First, a statement of simple fact: natural disasters are relied upon for meeting the revenue projections of firms specializing in cleaning up the subsequent messes. While no one would wish a catastrophic wildfire, flood, or windstorm upon any community, when such events do occur, they draw numerous contractors eager to offer their services to restore the affected area. From fire-ravaged Tennessee to flood-weary California, the last six months have seen a surge in restoration contracting business nationwide as extreme weather has produced oddities that have included a dramatic increase in early-season wildfires, as well as near-record winter tornadoes. While this uptick in disaster-related business may not seem like a golden opportunity for environmental insurance, there are multiple pollution exposures tied to smoke, soot, fumes, and mold, as well as the inherent chance for liability associated with the release of asbestos, lead-based paint, or other hazardous materials during structural demolition and debris removal. Restoration contractors are widely eligible for broad coverage packages that include General Liability, Contractors Pollution Liability, and Professional Liability.
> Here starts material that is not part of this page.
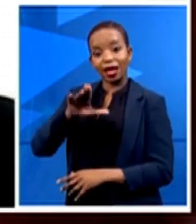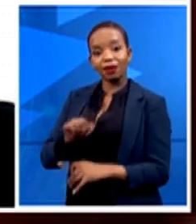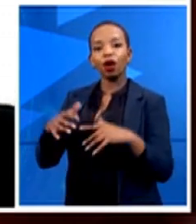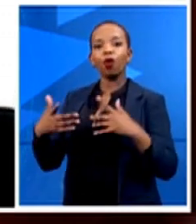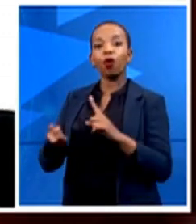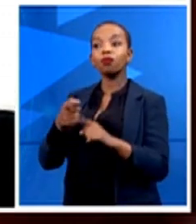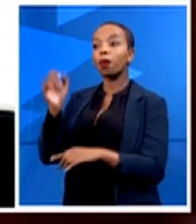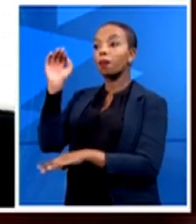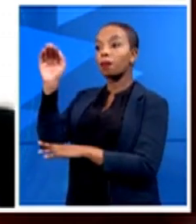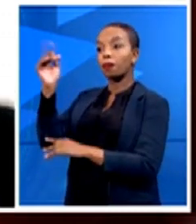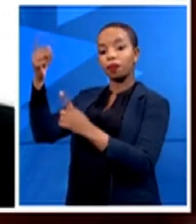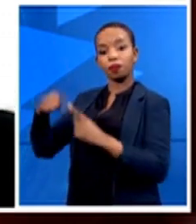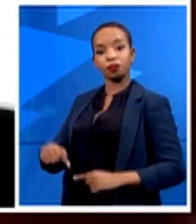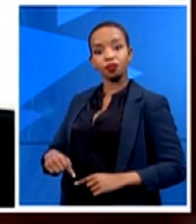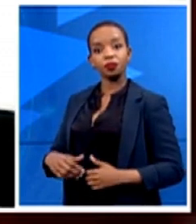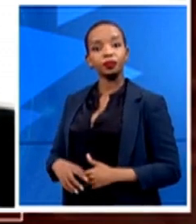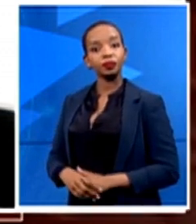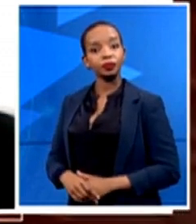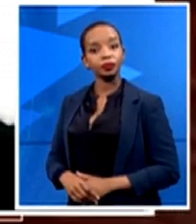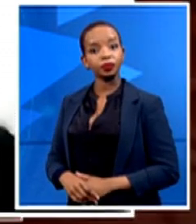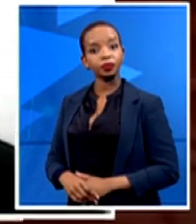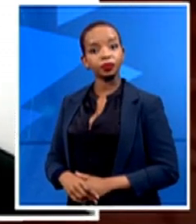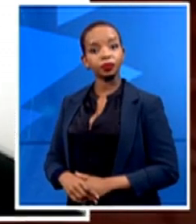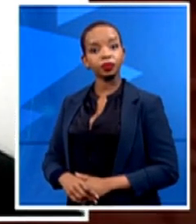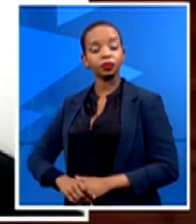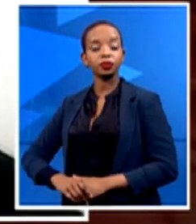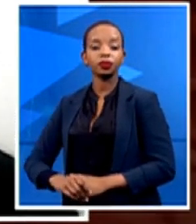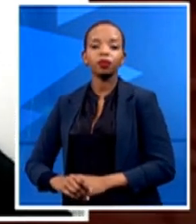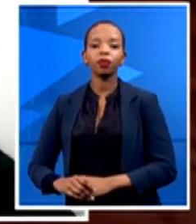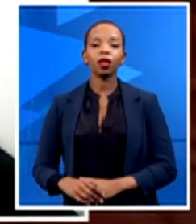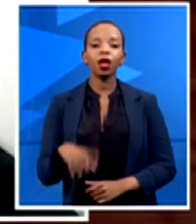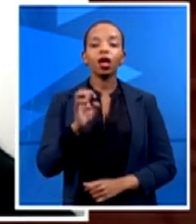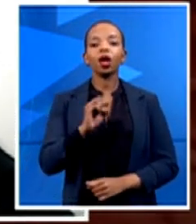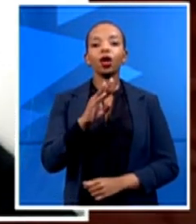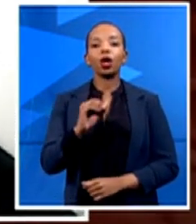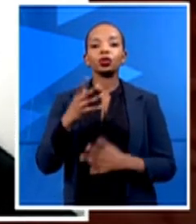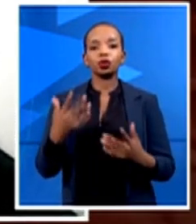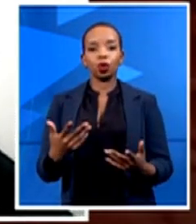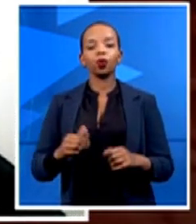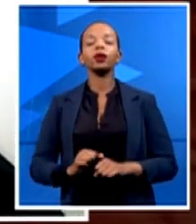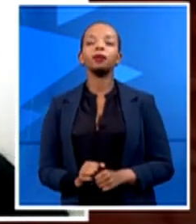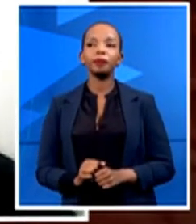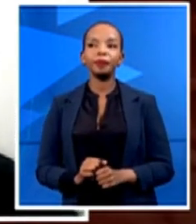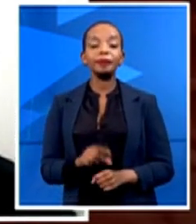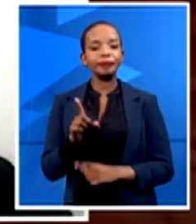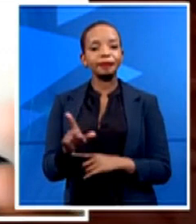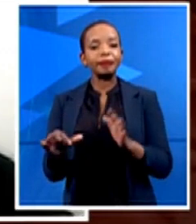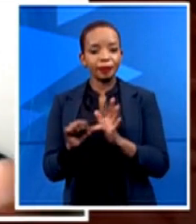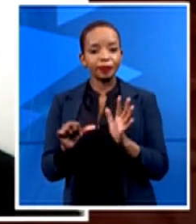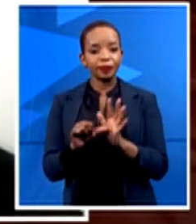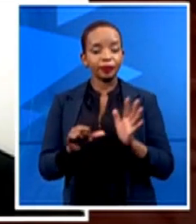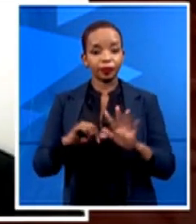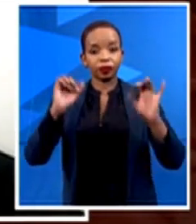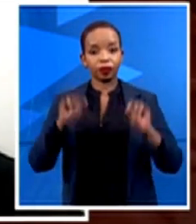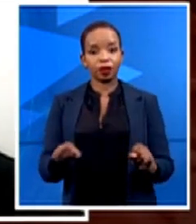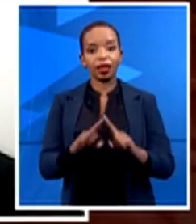So, the bulk of it is imported. Yeah. But the interesting thing about South Africa and Africa as a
Additionally, natural disasters create a perfect opportunity to discuss site-specific pollution exposures that might never have occurred to many property owners or lessees who are convinced they have “no exposure.” What they tend to overlook, however, is that cleanup costs or claims of bodily injury and property damage can be incurred due to pollutants that originate offsite but are deposited on their property by floodwaters, windstorms, or drifting smoke. What’s more, because such events are almost always sudden and accidental, obtaining even limited Site Pollution Liability coverage could provide adequate peace of mind to a wide range of clientele at a very competitive price. For those clients whose onsite operations are riskier, it is worthwhile to review with them their potential for third-party liabilities that could arise if an extreme weather-related event triggered a release impacting nearby properties, persons, or natural resources.
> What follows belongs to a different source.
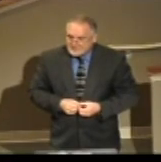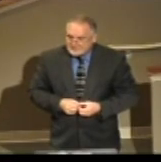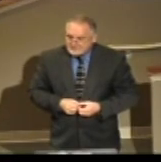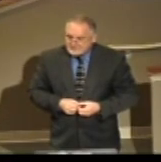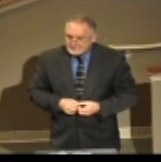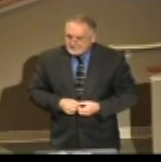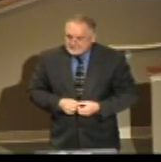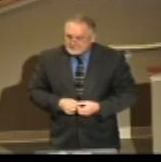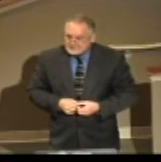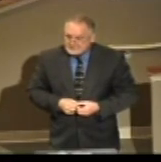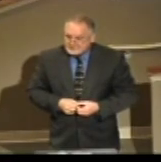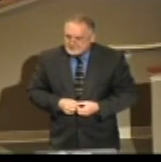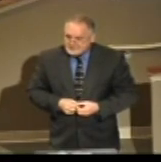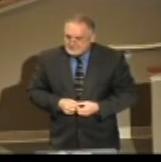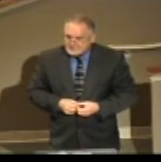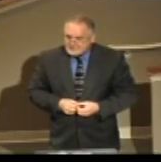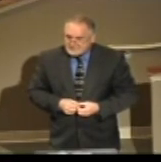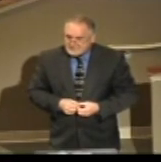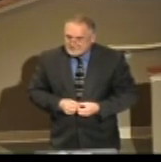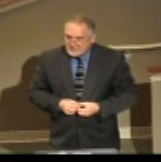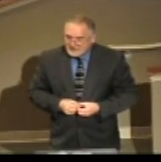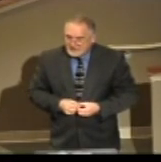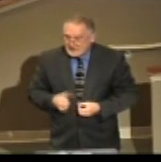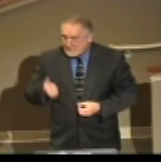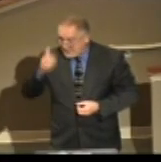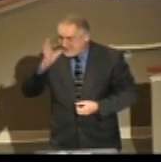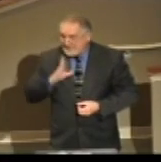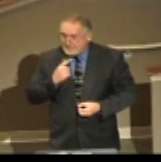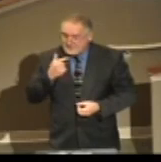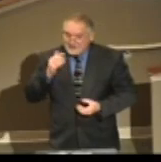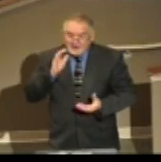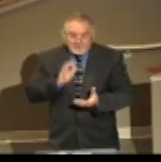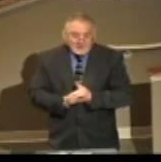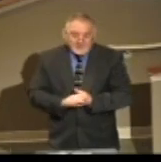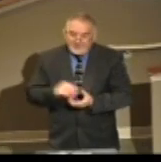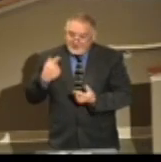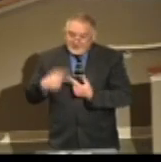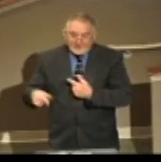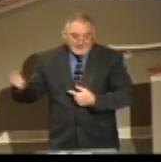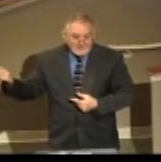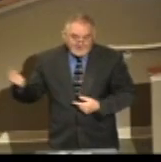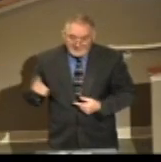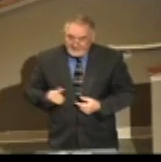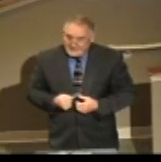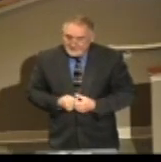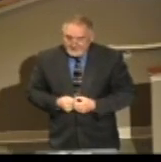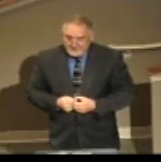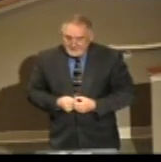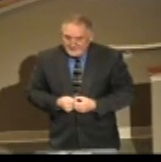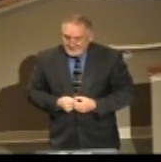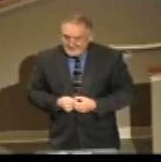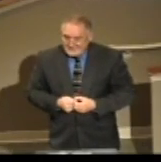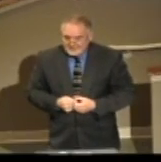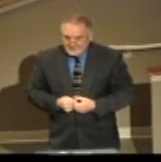Or even looking at it? The other one said, married a wife and I can't come. Probably the only guy that had a legitimate excuse.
Finally, because a world in which a changing climate is forcing people everywhere to reassess long-held underlying assumptions, it is vital for each person to re-evaluate their own, especially with regard to what constitutes adequate insurance limits. This is no less true for pollution liability insurance than it is for other types of liability coverage. With both Excess and Umbrella policies readily available in the environmental insurance marketplace, and with premiums as competitive and coverages as broad as they have ever been, it is prudent to at least offer higher limit options to your valued clients. Because it just might be possible that Prouty was wrong.